Task to complete: Given the records below, would you repeat exactly the lines that begin at the one containing "text_box [88, 291, 506, 434]" and end at the one containing "Rendered at 1500 by 844 pixels.", inclusive?

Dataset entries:

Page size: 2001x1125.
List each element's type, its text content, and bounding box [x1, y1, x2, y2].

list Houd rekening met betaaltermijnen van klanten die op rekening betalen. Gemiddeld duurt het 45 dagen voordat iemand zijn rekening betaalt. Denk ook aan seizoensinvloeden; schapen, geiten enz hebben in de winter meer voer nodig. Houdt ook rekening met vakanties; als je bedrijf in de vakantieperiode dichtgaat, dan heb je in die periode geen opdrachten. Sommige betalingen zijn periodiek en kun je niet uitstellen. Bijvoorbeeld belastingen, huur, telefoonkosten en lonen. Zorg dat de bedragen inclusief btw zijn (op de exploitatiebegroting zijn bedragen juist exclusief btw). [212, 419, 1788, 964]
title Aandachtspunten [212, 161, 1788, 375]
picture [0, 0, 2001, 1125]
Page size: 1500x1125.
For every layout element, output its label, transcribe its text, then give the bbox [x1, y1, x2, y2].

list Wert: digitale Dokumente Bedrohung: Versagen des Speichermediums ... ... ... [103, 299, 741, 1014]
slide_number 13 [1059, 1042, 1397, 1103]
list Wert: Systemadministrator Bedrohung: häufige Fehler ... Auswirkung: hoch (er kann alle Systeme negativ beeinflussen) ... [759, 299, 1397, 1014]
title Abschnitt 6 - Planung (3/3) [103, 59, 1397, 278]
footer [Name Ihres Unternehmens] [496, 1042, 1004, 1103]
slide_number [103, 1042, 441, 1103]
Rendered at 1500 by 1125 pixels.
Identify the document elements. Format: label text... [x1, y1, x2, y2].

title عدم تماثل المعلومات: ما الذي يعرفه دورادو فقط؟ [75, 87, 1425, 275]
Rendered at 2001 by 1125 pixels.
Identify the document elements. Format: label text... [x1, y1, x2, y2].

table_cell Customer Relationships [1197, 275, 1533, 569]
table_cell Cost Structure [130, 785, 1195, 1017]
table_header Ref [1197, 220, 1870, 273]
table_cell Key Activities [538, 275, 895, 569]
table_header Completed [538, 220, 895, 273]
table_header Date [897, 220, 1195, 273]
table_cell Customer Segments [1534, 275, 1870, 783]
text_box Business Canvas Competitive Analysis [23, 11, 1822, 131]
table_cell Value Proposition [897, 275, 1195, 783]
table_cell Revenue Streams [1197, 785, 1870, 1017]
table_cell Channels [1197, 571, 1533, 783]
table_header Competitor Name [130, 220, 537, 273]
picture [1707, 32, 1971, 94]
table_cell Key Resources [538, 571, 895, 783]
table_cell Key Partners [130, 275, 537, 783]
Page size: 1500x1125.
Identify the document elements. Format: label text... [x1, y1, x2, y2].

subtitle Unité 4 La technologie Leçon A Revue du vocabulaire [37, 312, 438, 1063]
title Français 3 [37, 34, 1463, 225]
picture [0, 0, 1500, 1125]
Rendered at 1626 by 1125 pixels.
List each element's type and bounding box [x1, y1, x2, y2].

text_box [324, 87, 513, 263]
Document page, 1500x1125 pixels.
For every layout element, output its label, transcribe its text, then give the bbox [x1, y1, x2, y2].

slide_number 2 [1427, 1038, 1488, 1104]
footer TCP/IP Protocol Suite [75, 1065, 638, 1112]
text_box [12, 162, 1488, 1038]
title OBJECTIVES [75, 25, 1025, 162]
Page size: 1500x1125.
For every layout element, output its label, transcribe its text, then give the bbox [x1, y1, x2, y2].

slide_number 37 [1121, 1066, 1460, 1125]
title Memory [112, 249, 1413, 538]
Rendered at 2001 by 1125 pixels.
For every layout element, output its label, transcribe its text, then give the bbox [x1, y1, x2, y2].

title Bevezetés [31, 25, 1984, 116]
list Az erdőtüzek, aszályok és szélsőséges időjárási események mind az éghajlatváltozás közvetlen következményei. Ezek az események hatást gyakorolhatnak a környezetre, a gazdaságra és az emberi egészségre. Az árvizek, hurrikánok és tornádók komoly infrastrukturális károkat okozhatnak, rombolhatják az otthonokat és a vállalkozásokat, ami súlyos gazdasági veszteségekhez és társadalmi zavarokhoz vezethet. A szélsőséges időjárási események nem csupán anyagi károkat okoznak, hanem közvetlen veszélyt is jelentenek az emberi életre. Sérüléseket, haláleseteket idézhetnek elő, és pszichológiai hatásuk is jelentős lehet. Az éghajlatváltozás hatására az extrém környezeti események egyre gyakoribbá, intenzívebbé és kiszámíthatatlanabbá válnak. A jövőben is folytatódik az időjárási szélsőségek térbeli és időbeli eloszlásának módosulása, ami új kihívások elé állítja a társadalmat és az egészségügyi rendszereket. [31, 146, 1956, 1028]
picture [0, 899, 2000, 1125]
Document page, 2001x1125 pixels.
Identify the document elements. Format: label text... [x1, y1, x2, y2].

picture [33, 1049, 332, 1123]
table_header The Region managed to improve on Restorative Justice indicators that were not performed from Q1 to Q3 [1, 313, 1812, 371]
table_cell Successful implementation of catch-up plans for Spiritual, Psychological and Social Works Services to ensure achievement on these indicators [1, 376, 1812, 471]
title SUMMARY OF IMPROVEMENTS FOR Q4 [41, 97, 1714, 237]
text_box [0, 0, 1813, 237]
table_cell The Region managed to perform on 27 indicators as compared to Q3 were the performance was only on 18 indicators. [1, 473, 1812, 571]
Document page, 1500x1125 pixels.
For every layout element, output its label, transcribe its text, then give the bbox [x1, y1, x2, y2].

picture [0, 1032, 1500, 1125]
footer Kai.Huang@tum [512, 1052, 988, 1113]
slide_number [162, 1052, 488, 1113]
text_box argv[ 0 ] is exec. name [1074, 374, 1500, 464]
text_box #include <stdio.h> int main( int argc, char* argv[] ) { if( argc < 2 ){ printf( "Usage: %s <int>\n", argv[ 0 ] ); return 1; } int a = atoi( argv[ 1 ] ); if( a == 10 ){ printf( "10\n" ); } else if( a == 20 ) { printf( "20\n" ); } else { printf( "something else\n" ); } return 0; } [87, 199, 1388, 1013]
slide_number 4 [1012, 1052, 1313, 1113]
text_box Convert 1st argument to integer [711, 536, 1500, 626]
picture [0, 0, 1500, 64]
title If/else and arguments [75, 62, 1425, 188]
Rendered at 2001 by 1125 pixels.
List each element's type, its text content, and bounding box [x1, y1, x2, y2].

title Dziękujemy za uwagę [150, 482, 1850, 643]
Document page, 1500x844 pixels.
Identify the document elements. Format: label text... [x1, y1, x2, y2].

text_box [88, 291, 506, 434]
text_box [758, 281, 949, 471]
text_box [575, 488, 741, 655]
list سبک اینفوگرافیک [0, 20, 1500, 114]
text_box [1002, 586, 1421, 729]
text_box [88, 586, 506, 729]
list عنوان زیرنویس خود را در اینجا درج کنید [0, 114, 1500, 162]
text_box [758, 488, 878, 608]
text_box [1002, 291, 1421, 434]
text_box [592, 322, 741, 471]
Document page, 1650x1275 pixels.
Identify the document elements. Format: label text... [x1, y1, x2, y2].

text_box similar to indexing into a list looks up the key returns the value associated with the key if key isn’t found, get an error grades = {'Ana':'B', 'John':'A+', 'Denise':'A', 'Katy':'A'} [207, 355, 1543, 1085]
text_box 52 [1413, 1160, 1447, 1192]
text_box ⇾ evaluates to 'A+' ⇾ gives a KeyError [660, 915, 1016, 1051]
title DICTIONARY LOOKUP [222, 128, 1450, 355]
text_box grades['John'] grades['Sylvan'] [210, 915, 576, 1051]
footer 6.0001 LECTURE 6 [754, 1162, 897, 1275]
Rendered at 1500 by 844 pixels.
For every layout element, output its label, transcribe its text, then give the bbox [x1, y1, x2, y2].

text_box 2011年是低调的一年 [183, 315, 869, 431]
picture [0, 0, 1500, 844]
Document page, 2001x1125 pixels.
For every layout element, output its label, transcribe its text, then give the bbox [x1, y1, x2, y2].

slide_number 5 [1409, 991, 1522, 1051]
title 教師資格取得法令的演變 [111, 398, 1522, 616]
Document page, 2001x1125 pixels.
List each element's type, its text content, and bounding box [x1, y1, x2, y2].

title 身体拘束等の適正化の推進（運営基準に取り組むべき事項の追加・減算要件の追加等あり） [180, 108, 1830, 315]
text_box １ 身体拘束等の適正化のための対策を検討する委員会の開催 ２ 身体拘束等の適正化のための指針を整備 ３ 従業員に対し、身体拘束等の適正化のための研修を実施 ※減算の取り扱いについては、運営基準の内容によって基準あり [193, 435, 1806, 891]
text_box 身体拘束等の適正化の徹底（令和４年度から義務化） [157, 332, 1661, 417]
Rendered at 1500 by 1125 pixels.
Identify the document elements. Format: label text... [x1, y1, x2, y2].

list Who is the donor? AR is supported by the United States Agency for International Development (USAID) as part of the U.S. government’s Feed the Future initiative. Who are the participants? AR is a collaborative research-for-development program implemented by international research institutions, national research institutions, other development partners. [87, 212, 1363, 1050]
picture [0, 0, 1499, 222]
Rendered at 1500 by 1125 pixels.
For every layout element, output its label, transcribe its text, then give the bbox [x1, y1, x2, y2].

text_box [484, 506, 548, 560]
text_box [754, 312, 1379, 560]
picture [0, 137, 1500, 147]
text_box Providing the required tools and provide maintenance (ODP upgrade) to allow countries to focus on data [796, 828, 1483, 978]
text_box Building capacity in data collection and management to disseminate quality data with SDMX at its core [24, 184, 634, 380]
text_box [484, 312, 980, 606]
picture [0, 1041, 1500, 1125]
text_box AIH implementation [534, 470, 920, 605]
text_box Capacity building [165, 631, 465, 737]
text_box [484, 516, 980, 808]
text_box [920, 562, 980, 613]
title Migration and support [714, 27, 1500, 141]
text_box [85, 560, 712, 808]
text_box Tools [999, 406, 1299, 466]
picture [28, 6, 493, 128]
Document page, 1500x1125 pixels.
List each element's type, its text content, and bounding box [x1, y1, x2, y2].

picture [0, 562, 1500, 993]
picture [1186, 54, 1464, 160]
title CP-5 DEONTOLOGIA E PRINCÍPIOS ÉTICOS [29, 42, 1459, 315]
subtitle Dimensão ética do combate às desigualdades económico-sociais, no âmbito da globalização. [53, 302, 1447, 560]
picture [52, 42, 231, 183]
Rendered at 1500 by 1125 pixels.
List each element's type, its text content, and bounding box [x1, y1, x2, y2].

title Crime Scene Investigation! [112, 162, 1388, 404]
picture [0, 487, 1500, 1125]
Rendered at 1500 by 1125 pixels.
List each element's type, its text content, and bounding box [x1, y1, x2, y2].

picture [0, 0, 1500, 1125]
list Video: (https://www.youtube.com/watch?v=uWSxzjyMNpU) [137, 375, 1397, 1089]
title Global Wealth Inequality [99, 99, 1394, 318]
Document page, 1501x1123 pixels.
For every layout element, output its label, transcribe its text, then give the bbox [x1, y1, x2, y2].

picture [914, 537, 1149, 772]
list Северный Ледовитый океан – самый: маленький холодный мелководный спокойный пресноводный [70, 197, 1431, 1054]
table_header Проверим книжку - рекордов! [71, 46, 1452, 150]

Answer section:
text_box [88, 291, 506, 434]
text_box [758, 281, 949, 471]
text_box [575, 488, 741, 655]
list سبک اینفوگرافیک [0, 20, 1500, 114]
text_box [1002, 586, 1421, 729]
text_box [88, 586, 506, 729]
list عنوان زیرنویس خود را در اینجا درج کنید [0, 114, 1500, 162]
text_box [758, 488, 878, 608]
text_box [1002, 291, 1421, 434]
text_box [592, 322, 741, 471]
Document page, 1650x1275 pixels.
Identify the document elements. Format: label text... [x1, y1, x2, y2].

text_box similar to indexing into a list looks up the key returns the value associated with the key if key isn’t found, get an error grades = {'Ana':'B', 'John':'A+', 'Denise':'A', 'Katy':'A'} [207, 355, 1543, 1085]
text_box 52 [1413, 1160, 1447, 1192]
text_box ⇾ evaluates to 'A+' ⇾ gives a KeyError [660, 915, 1016, 1051]
title DICTIONARY LOOKUP [222, 128, 1450, 355]
text_box grades['John'] grades['Sylvan'] [210, 915, 576, 1051]
footer 6.0001 LECTURE 6 [754, 1162, 897, 1275]
Rendered at 1500 by 844 pixels.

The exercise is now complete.